At first, “I don’t think consumers quite understood how it worked,” said Darrin Pfannenstiel, senior vice president of compliance and government relations at Stream, a Dallas-based electric supplier that uses direct selling in Pennsylvania. 

When Texas deregulated its markets, he said, some customers had misconceptions that their homes would be rewired, that they would have to buy a new meter, that the safe delivery of power was being sacrificed to a private entity. 

“It was an issue of trying to educate consumers,” Mr. Pfannenstiel said. “Companies are now going out into the wholesale market and competing to get a lower rate for you, or to get a different type of electricity you might want.”

Overall, direct selling — which relies on personal explanation and instruction from an independent seller — is a $36 billion industry that involved about 20 million Americans in 2015, according to the Direct Selling Association, a Washington, D.C.-based trade association.

Much like sales of beauty and health care products boomed through building relationships with customers, leading electric retailers are finding success, said Joseph Mariano, the group’s president.

“Combine that now with an almost ‘gig economy’ approach, where somebody can become a seller of energy, a marketer, and have their own small business selling the product,” Mr.
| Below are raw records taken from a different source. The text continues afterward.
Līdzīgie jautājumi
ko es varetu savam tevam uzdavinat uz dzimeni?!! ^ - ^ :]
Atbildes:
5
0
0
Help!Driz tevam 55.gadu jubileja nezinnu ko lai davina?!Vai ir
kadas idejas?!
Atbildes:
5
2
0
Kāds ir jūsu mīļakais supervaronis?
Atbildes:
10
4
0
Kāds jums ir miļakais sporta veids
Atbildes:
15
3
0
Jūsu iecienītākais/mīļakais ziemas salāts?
Mariano said, referring to the growth of services that allow people to work on their own schedule.

Many electric shoppers first discover the market through such pitches made via direct selling, door knocking or telemarketing, said John Tough, vice president of business development and operations of Choose Energy, an online platform based in San Francisco that allows consumers to compare prices and choose plans from electric suppliers.

The customized sales pitch about the perks of enrolling may mask a higher-priced product, Mr. Tough said. 

“Ultimately, these channels are good to help educate customers to choose, but the consumer will do themselves a favor by comparing these ‘amazing rates from friends and family’ with the real market clearing prices,” he said. In addition to firms like Choose Energy, customers can shop on PA PowerSwitch, the state’s official clearinghouse of electric supply plans.

“They will likely find savings and better offerings elsewhere,” he said.

A retirement plan

For those who are willing to work, Ms. Vickless said, the sky is the limit in selling power to the people. As a direct seller with a company-supplied website and materials, she can connect both residential and commercial customers to Ambit’s staff and brokers. 

“My cleaning business is not something I can retire on — this is,” she said. As she grows customers, she receives a monthly check offsetting the supply portion of her electric bill and has unlocked income based on her customers soliciting more customers. She declined to disclose how much she’s earned.

“It can be as part time or full time as you’d like,” she said. “We never tell anybody when they join our business to quit what they’re currently doing.” 

But, she added, “Once you’re making enough money, you can cut down on your other job. There’s so many people who have retired from what they’re doing.”